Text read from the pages

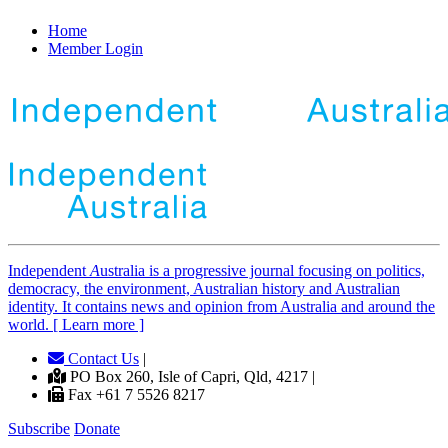
Home
Member Login
Independent
A
ustralia is a progressive journal focusing on politics,
democracy, the environment, Australian history and Australian
identity. It contains news and opinion from Australia and around the
world. [ Learn more ]
Contact Us
|
PO Box 260, Isle of Capri, Qld, 4217 |
Fax +61 7 5526 8217
Subscribe
Donate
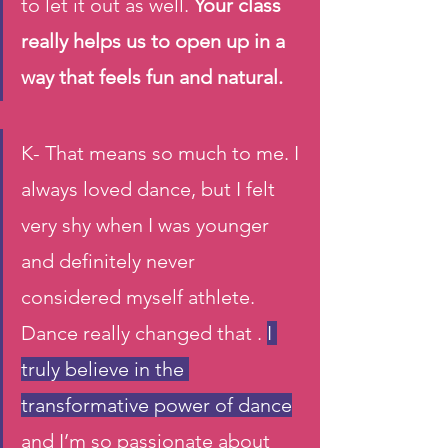
to let it out as well. 
Your class 
really helps us to open up in a 
way that feels fun and natural.  
K- That means so much to me. I 
always loved dance, but I felt 
very shy when I was younger 
and definitely never 
considered myself athlete. 
Dance really changed that . 
I 
truly believe in the 
transformative power of dance
and I’m so passionate about 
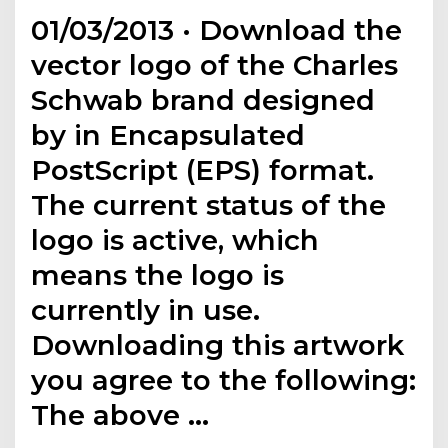
01/03/2013 · Download the
vector logo of the Charles
Schwab brand designed
by in Encapsulated
PostScript (EPS) format.
The current status of the
logo is active, which
means the logo is
currently in use.
Downloading this artwork
you agree to the following:
The above …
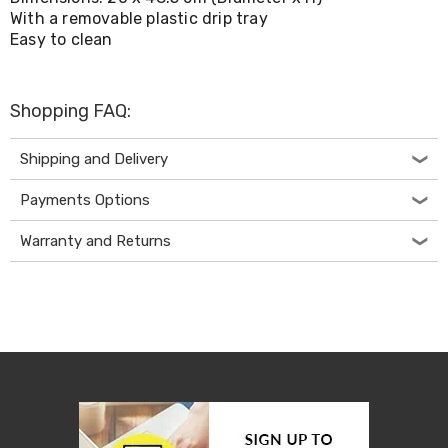
Living
With a removable plastic drip tray
Toys
Easy to clean
and
Hobbies
Indoor
Furniture
Shopping FAQ:
Sofa
&
Shipping and Delivery
Lounges
Sofa
Payments Options
Chairs
Bar
Stools
Warranty and Returns
Cabinet
&
Drawers
TV
Cabinet
Units
Bedside
Tables
Shoe
Cabinets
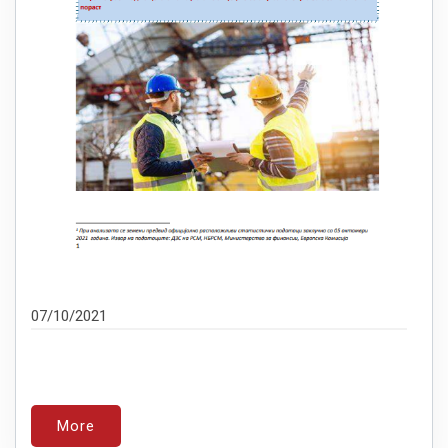
07/10/2021
More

(What this task involves)
Rewrite the material from the line with "01/03/2013 · Download the" up to and including the line with "you agree to", changing "artwork" to "image" and leaving everything else the same.

(Answer section)
01/03/2013 · Download the
vector logo of the Charles
Schwab brand designed
by in Encapsulated
PostScript (EPS) format.
The current status of the
logo is active, which
means the logo is
currently in use.
Downloading this image
you agree to the following:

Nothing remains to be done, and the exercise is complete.